Vous pouvez venir quand vous voulez au dojo et venir essayer un cours. Il n’y a que vendredi 25 mars que je ne donne pas cours car nous assistons à une manifestation.
Je reste à votre entière disposition pour tous renseignements supplémentaire.
Bien à vous,
Arnaud Lejeune
Une question et une remarque:
Pourquoi le Noir et blanc ? Pourquoi le hakama blanc ?
Une saisie peut-être puissante sans être contractée (Idem pour un atémi). Et elle peut utiliser tous les principes évoqués ci-dessus. Mais lorsqu’elle est « légère », il devient impossible de savoir si le mouvement de Tori est juste ou pas. C’est même un des grands problèmes pour une majorité de pratiquants et d’enseignants. Et les concepts fumeux, les nouveaux styles ou les nouveaux petits maîtres ne changent rien à cette impasse où s’accumulent la grande majorité des pratiques. Pourtant à l’intérieur même de l’école historique, il y a quand même beaucoup de gens qui travaillent juste et, donc, plus ou moins efficacement.
Monsieur Gelin,
Malgré l’excès émotionnel dont votre message fait preuve, je vais tenter d’y répondre.

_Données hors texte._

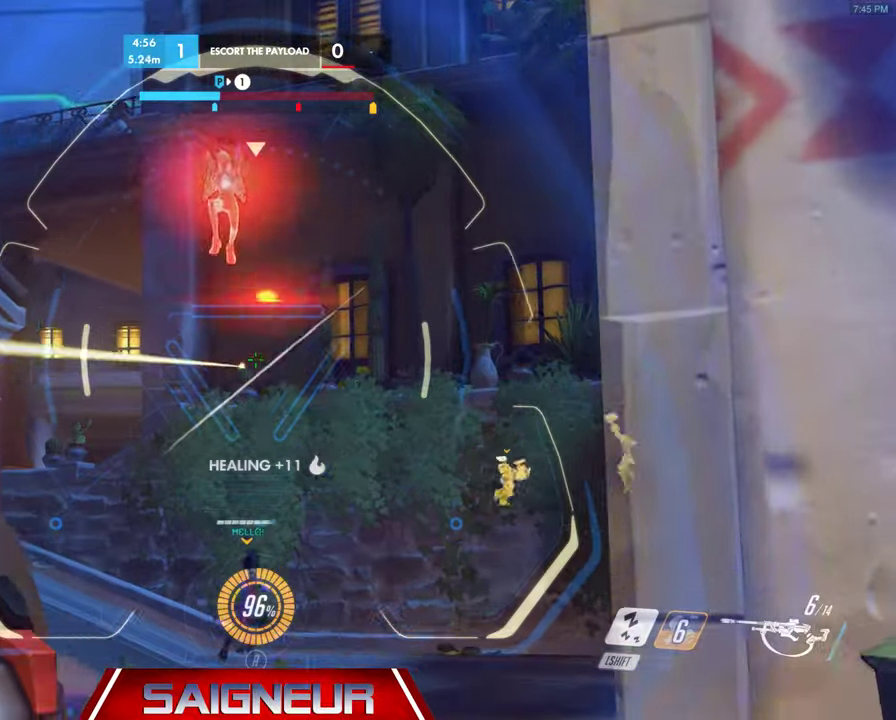
{"keys": ["a", "w"], "mouse": ["right"], "events": [[333, "mouse_left", "down"], [467, "a", "down"], [500, "mouse_left", "up"]]}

Pour l’hakama blanc, je vous invite à lire cet article de Léo Tamaki : http://www.leotamaki.com/article-mais-pourquoi-porte-t-il-un-hakama-blanc-112033066.html
Vous y verrez d’ailleurs une photo d’O sensei avec un hakama blanc (en photo noire et blanche).
Pour la question de la saisie, je pense que vous vous méprenez et vous confondez force, efficacité, contraction musculaire.

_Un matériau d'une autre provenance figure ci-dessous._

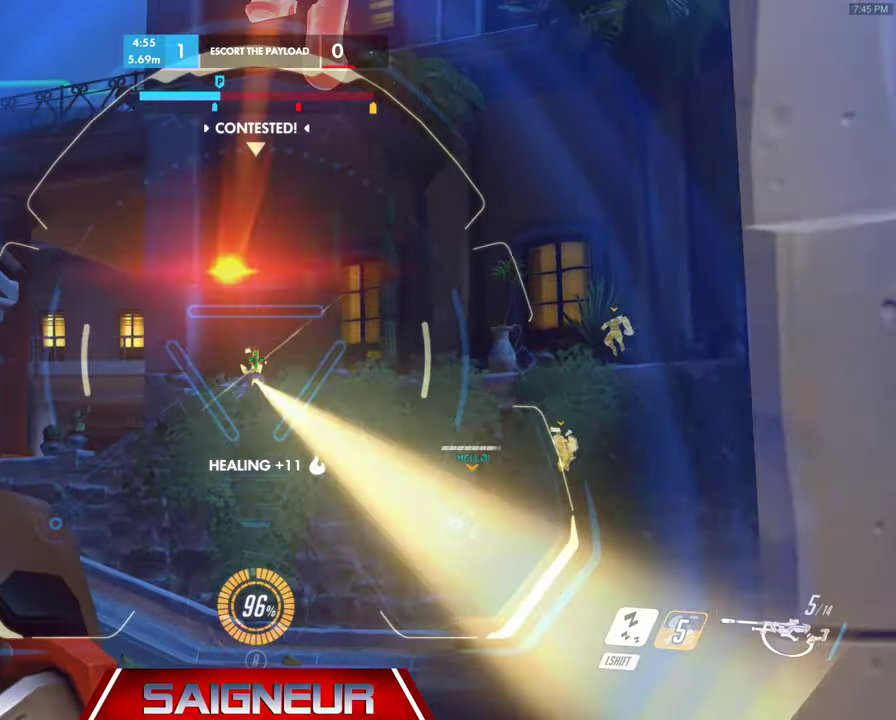
{"keys": ["a", "s", "shift"], "mouse": [], "events": [[33, "mouse_right", "up"], [33, "w", "up"], [200, "s", "down"], [300, "space", "down"], [333, "a", "up"], [333, "d", "down"], [467, "a", "down"], [467, "shift", "down"], [467, "space", "up"], [500, "d", "up"]]}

Ici, monsieur Lejeune expliquait en quoi forcer une saisie, présente des inconvénients. Le plus important notamment étant le fait de donner trop d’informations au partenaire. Si vous avez lu (et compris) Sun tzu, ou même Machiavel/Clausewitz/John Boyd, ou tout autre stratège, je pense que vous pouvez comprendre que le fait de donner l’avantage informationnel à l’ennemi, est une erreur stratégique mortelle (même si on peut tout aussi bien « feinter » la donne informative à notre avantage. Les anecdotes ne manquent pas, que ce soit chez les grecs ou les romains ou les chinois ou les japonais). Et dans l’aïkido par exemple, cela s’exprime dans la physis.
Enfin, je rebondis sur vos mots que je trouve à la fois très forts et très… vides.
Le fait d’affirmer qu’un concept est fumeux, ne justifie en rien qu’il soit vraiment fumeux. Encore faut il bien s’harmoniser sur le mot « fumeux » lui même. Pour pouvoir l’affirmer, il va falloir développer un peu plus, avec des arguments, car les pointeurs de doigts, ne sont souvent que… des pointeurs de doigts.
Vous parlez des nouveaux styles avec dédain, traduisant sans doute une colère. Le décorum actuel de l’aïkido, est très loin de la pensée/pratique de l’école Kishinkaï et je pense sans me tromper que c’est ce que monsieur Lejeune tentait d’expliquer dans cet article.
En espérant vous lire bientôt,
Thibaut
Bonjour,
Depuis quelques semaines, je viens de découvrir L’aïkido Kishinkaï et je suis ravi.
Cette pratique me convient car elle me semble orientée vers l’efficacité- adaptabilité à beaucoup de situations diverses- et la recherche d’armonie tant extérieure – par rapport à uke -qu’intérieure en dénouant mes tensions.
Je ne suis qu’un débutant mais je suis convaincu que cette forme d’aïkido m’apportera paix intérieure dans ma vie de chaque jour.
De plus, je suis trés heureux dans le groupe que je viens de découvrir.